Я с отвращением отослал их домой. Мы остались, надеясь, что свет привлечет в заводь хоть немного сельди. Небольшой косяк действительно показался в проливе, но в заводь не пошел. Причина этого была вполне ясна.

Не страшась ослепительного света прожекторов, китиха все время плавала в южном конце заводи, стараясь держаться как можно ближе к проливу. Она то и дело оказывалась на мелководье и, чтобы не застрять, вынуждена была плыть на поверхности. Сердце разрывалось, глядя на нее. Было совершенно очевидно, что она отчаянно голодна и прекрасно понимает, чем мы занимаемся.

В два часа ночи мы наконец признали бесплодность своих попыток и, собрав снаряжение, покинули заводь. Может быть, в наше отсутствие Опекуну удастся то, что не удалось нам, думал я. На этот случай мы оставили пролив открытым.

Единственное, что могло бы нас хоть немного утешить после долгого и утомительного дня, это прибытие подкрепления — скажем, Шевилла и его спутников. Но их не было: командование американской военной базы решило, что атмосферные условия все еще недостаточно благоприятны для полета в Бюржо. Устало поднявшись на крыльцо и войдя в кухню, я застал Клэр сидящей у стола, заваленного нашей корреспонденцией.
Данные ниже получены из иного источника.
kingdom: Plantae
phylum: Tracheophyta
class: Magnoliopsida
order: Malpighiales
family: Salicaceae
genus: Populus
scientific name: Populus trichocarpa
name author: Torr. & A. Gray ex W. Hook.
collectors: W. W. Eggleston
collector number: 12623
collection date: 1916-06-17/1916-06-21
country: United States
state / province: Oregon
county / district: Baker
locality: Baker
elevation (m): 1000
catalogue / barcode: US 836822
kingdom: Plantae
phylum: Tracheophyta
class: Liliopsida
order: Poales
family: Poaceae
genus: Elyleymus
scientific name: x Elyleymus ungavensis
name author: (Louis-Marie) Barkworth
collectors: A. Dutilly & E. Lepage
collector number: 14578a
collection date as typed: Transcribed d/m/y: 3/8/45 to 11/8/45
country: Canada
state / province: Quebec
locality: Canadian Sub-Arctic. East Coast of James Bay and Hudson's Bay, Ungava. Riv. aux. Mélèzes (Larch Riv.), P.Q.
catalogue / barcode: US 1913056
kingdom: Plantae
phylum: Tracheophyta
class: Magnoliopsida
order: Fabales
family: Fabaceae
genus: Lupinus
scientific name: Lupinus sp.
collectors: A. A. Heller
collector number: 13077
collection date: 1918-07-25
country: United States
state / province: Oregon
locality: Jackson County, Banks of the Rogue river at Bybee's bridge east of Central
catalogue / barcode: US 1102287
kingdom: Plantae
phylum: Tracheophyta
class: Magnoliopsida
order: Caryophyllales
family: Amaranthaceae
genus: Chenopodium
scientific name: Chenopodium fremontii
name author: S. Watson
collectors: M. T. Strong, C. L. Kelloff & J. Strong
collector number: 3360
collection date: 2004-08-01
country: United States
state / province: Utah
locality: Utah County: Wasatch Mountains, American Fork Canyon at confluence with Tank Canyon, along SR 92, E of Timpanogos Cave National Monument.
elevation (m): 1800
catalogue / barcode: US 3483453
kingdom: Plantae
Еще днем в Бюржо пришел наконец «Бакальо», каботажное судно, задержавшееся из-за непогоды, и, узнав об этом, Клэр отправилась на почту. Домой она вернулась, сгибаясь под тяжестью мешка, полного писем.

Я был так измучен, что лишь бегло проглядел их. Там были письма из всех уголков Северной Америки. Во многих конвертах лежали чеки на небольшие суммы и даже монеты — пожертвования от самых разных людей: школьников, управляющего чикагским автозаводом, животновода из Калгари, конферансье из Нью-Йорка, домашней хозяйки из Лабрадор-Сити. Содержание писем было примерно одно и то же: все эти люди просили меня, иногда в весьма высокопарных выражениях, спасти китиху, выпустить ее на волю. Некоторые письма казались сентиментальными. Но для меня важны были не слова. Меня тронуло сострадание, которое испытывали авторы писем к гигантскому и таинственному, животному, бесконечно кружившему по своей тесной клетке — небольшой заводи у берегов далекого Ньюфаундленда.

Эти письма снова вдохнули в меня надежду.